Unix's lessons for component architectures

Peter Seebach has been using computers for years and is gradually becoming acclimated. He still doesn't know why mice need to be cleaned so often, though. You can contact Peter at crankyuser@seebs.plethora.net.

Summary:  Gain a better understanding of how to achieve successful code reuse.

Date:  01 Jun 2001
Level:  Introductory
Activity:  673 views

"Those who don't understand UNIX are doomed to reinvent it, poorly."
--Henry Spencer

Component architects can learn a lot of important design principles from studying Unix; study of Unix principles can help us realize the gains in development speed and reliability that component architecture promises.

Unix provides a beautiful example of an architecture that achieves many of the goals of component architecture, including portability and code reuse. Some of the key benefits include:

  • Shell scripts are broadly portable among Unix systems.
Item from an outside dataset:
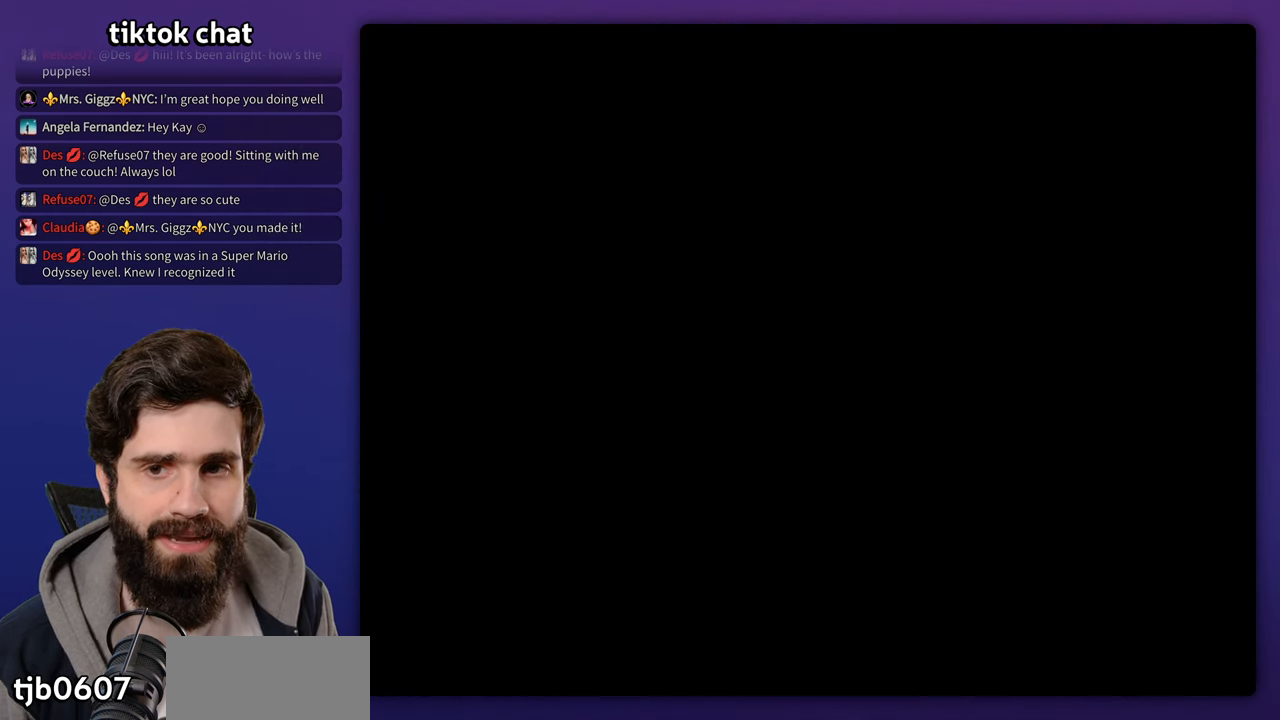
{"dt_ms": 500, "buttons": [], "events": [[83, "B", "down"], [133, "B", "up"], [350, "B", "down"], [433, "B", "up"]]}
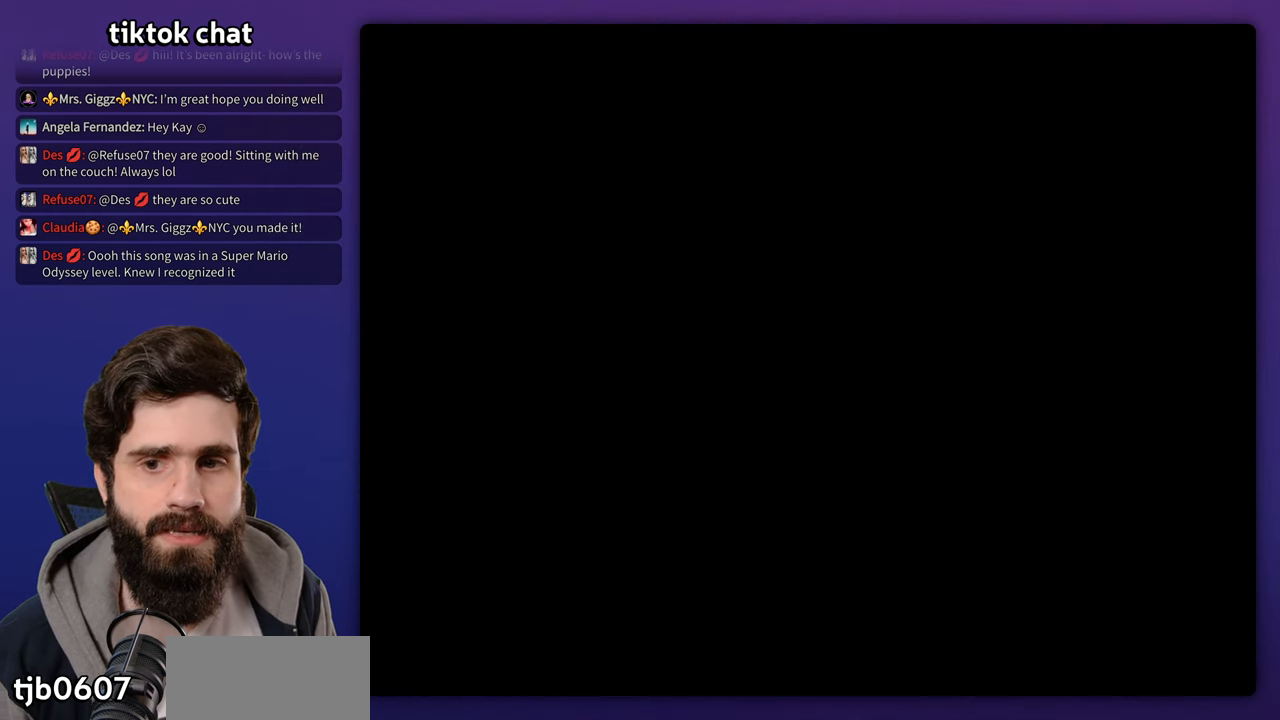
{"dt_ms": 500, "buttons": [], "events": [[17, "B", "down"], [117, "B", "up"], [183, "B", "down"], [283, "B", "up"], [383, "B", "down"], [450, "B", "up"]]}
Programs in C or Perl are generally fairly portable, too.
  • No other system has ever had a component used as broadly as grep.
  • Code reuse is actually practical in a Unix environment.
  • Ad hoc and scripting capabilities available for Unix support rapid prototyping and testing.
  • Time is spent focused on solving problems, not filling out checklists of API features.

Lesson 1: Simple interfaces

If a simple program can't be expressed simply, something is wrong with your environment. Unix's shell interface allows many simple programs to be written in a single line, and indeed, in a single line simple enough that people will actually use this facility. The possibility of ad hoc programming, which is accessible even to people that don't think of themselves as programmers, is one of the things that makes Unix powerful.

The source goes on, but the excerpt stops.